So, for example, let’s just say that you believe with everything in you that you deserve to have whatever you want, and you deserve to have it NOW! How is that thinking going to affect your emotions?

Here’s how: You will become angry when your desires are not fulfilled. You will be resentful of the people in your life that don’t believe as you do, and do not provide everything you believe you must have. You will become a complainer, argumentative and full of self pity.

And those emotions will lead to words, which will reflect your inner thoughts. Complaining. Disagreeing. Focusing on self. Being critical of anyone else who doesn’t comply and support your thinking.

Words and behaviors are closely connected. You will become a person who resents any form of regulation or discipline imposed on you against your will. Think of a two-year-old who is sitting in the grocery cart, demanding candy. You can hear this child all over the store as he screams, repeating his demands over and over. Is he just a rotten kid? Well, maybe, but it doesn’t have to continue. What needs to change is his thinking! He needs to understand that wanting and needing are not the same thing. If his longsuffering parent caves in and gives him the candy, then she is reinforcing his belief that he MUST have whatever he wants, and that he should continue to pitch a fit until he gets it. He has learned that no one else matters, just himself.

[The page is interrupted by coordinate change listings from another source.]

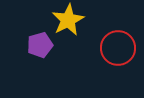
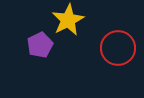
purple pentagon: rotated 10 degrees counterclockwise
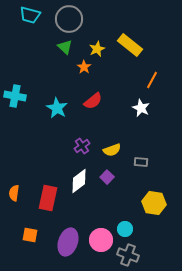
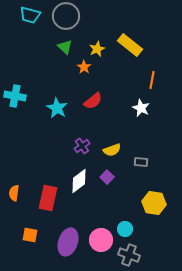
gray circle: moved 3 px left, 3 px up
orange line: rotated 18 degrees counterclockwise
gray cross: moved 1 px right
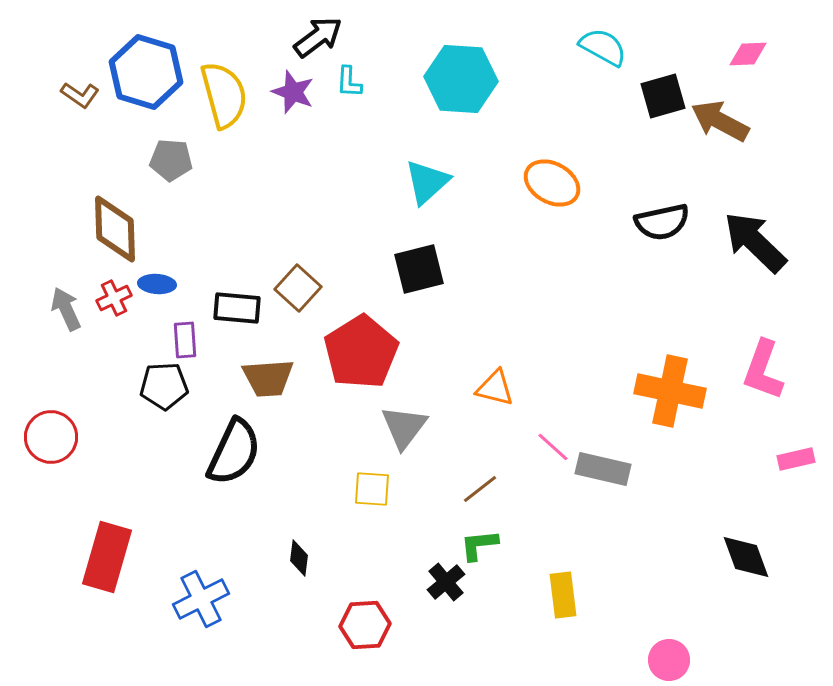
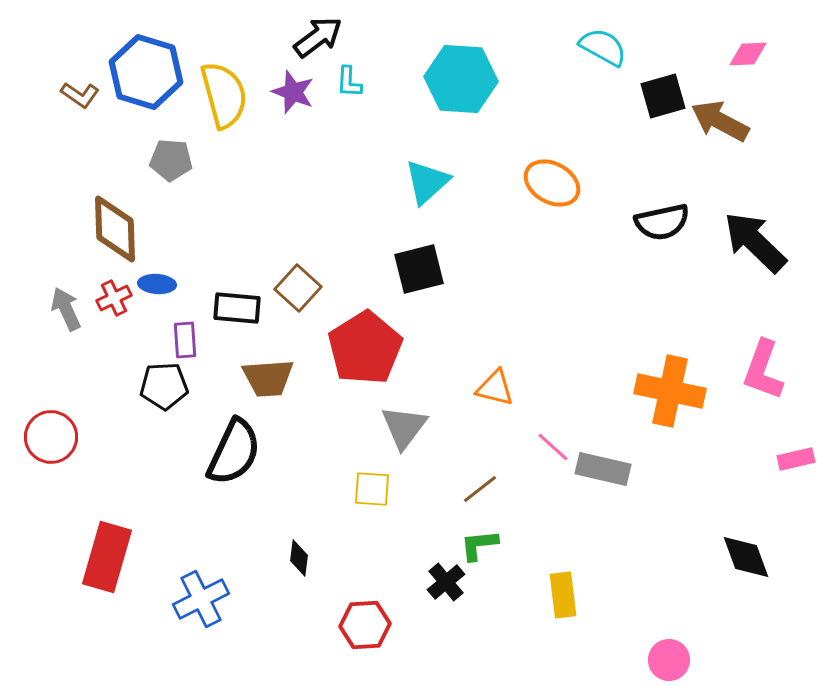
red pentagon at (361, 352): moved 4 px right, 4 px up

Here’s a news flash for you: Our job as parents is to disabuse our children of this self-centered thinking, and to teach them that they are NOT the center of the universe. This training needs to start before you pack the child into his car seat. He needs to be told, “Do not cry and ask for candy. If you do, I will leave the store, take you to the car, and give you a little tune-up.” “Oh,” you may say, “A two-year-old doesn’t understand that!” Yes he does, if you’ve been doing your job. That is why the tantrum stops abruptly the minute his wants are satisfied. No more screaming, no more tears. Unless, of course, it wasn’t the specific candy he wanted!

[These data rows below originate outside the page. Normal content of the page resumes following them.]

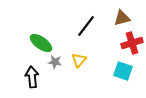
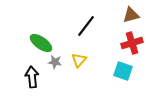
brown triangle: moved 9 px right, 3 px up
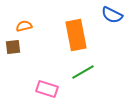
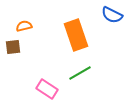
orange rectangle: rotated 8 degrees counterclockwise
green line: moved 3 px left, 1 px down
pink rectangle: rotated 15 degrees clockwise
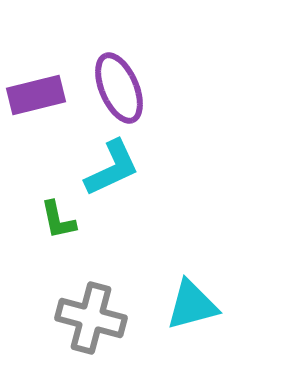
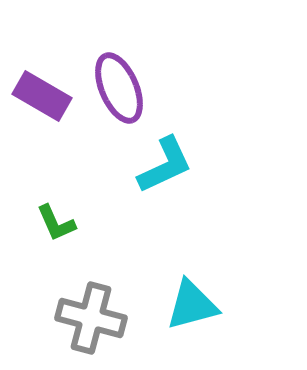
purple rectangle: moved 6 px right, 1 px down; rotated 44 degrees clockwise
cyan L-shape: moved 53 px right, 3 px up
green L-shape: moved 2 px left, 3 px down; rotated 12 degrees counterclockwise
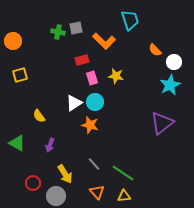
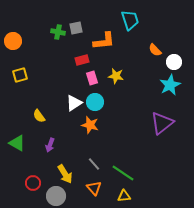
orange L-shape: rotated 50 degrees counterclockwise
orange triangle: moved 3 px left, 4 px up
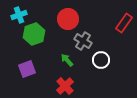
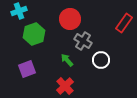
cyan cross: moved 4 px up
red circle: moved 2 px right
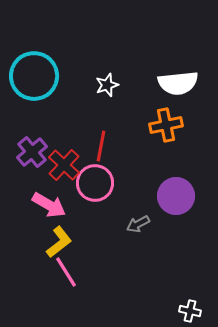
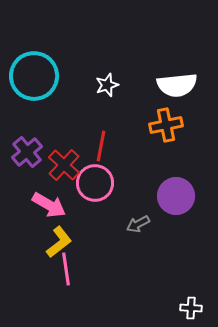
white semicircle: moved 1 px left, 2 px down
purple cross: moved 5 px left
pink line: moved 3 px up; rotated 24 degrees clockwise
white cross: moved 1 px right, 3 px up; rotated 10 degrees counterclockwise
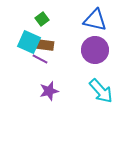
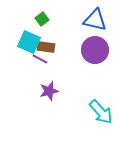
brown rectangle: moved 1 px right, 2 px down
cyan arrow: moved 21 px down
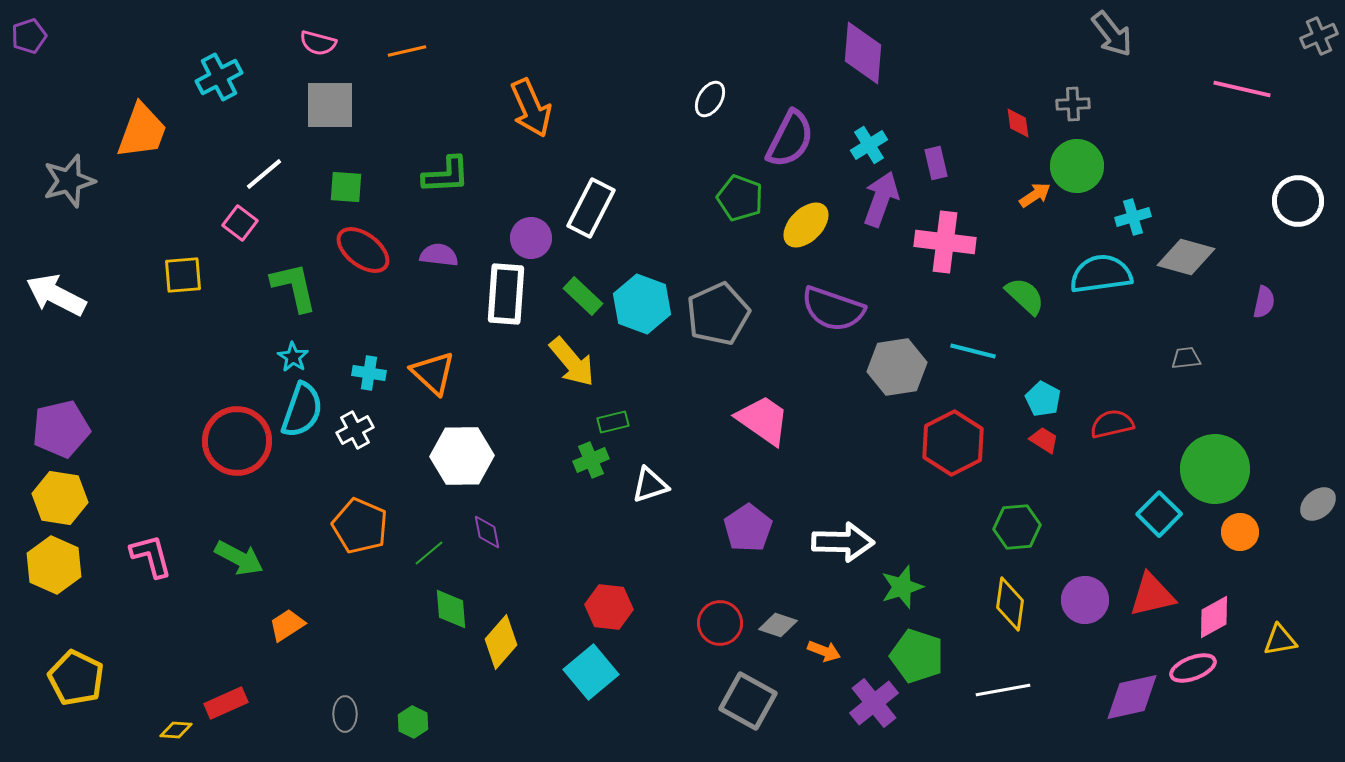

All of this takes place because he believes he is entitled to whatever he wants, RIGHT NOW! He also believes he is the boss of you, and if you cave and give him the candy, his belief is reinforced. It worked, after all. He screamed, you scrambled. He won. And it becomes a repeated behavior, reinforcing his faulty thinking every time he wins.

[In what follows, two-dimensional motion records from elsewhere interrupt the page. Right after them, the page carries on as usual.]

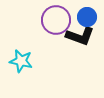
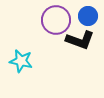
blue circle: moved 1 px right, 1 px up
black L-shape: moved 4 px down
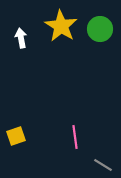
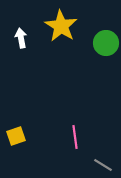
green circle: moved 6 px right, 14 px down
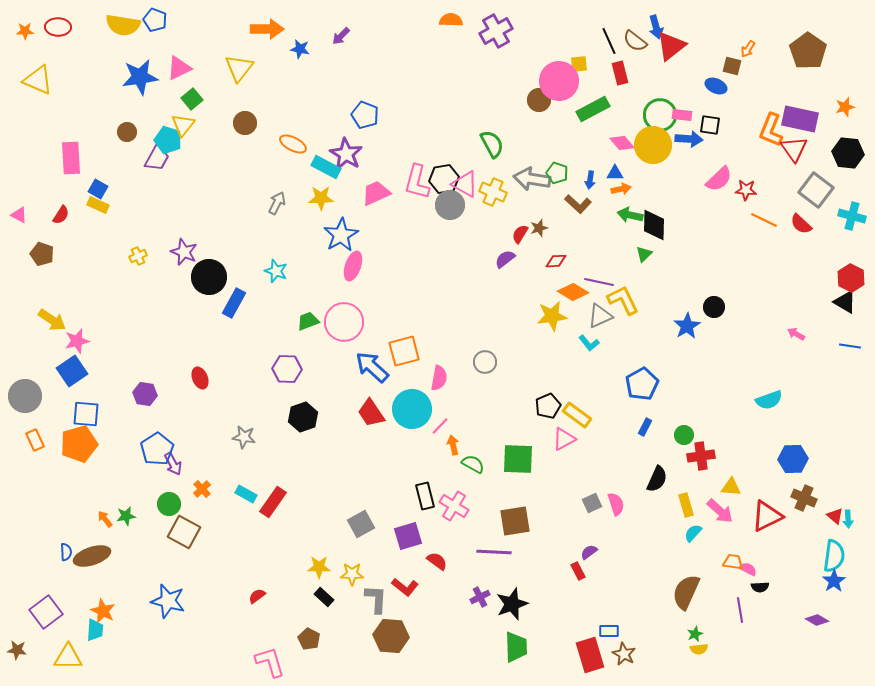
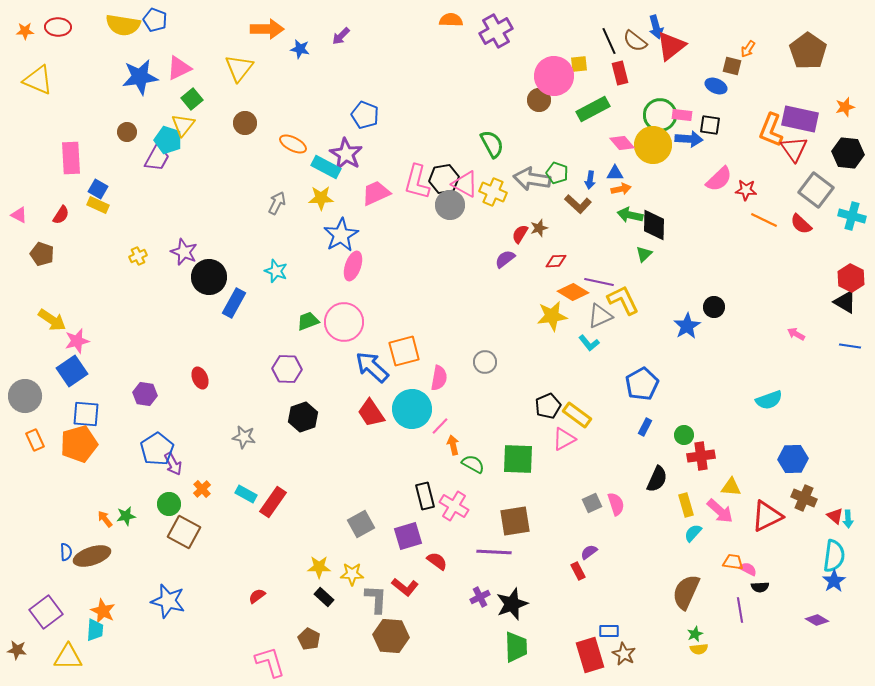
pink circle at (559, 81): moved 5 px left, 5 px up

The biggest tragedy here is that he takes his faulty thinking with him into adulthood. He doesn’t feel obligated to earn his keep because every single thing he has ever demanded has been given to him. I’ve heard of young people applying for jobs who give their prospective employers a list of their demands! Can you imagine? My word!

So why am I on this track today? That’s a long story. As a long-time observer of human behavior–I’m one of those people who likes to watch other people–I can tell you that this kind of thinking and behavior is rampant today. I see people in groups of three or four who all have their eyes on their phones, paying no attention whatsoever to those they are with or other people who are expected to give way to them because they can’t be bothered to look up and show concern for anyone else.

It’s not just young people. There’s no one more cantankerous than a self-centered old person. This faulty thinking runs through every age bracket. It is a slow poison that leads society into all sorts of misery and ruin.

We need to do some self-examination, and we need to do it with humility and prayer:

“Dear Lord, am I guilty of false thinking and beliefs? ‘Search me, Oh, God, and know my heart; see if there be any wicked way in me, and lead me in the way everlasting.'” (Psalm 139:24-25)

2 thoughts on “Sunday Morning Coffee: What do You Think?

  1. Yes. Goes right to the Senior Center. I see it far too much. Things as small as their own special place to sit sends other scrambling to give up a seat to the person. One person has a “companion” dog she brings with her. Why? There are plenty of companions at the center to find! I used to volunteer to be a “lunch buddy” until I found myself helping peoplee who were more capable than I! They just wanted their food first. I am just getting started! But, I’ll stop there.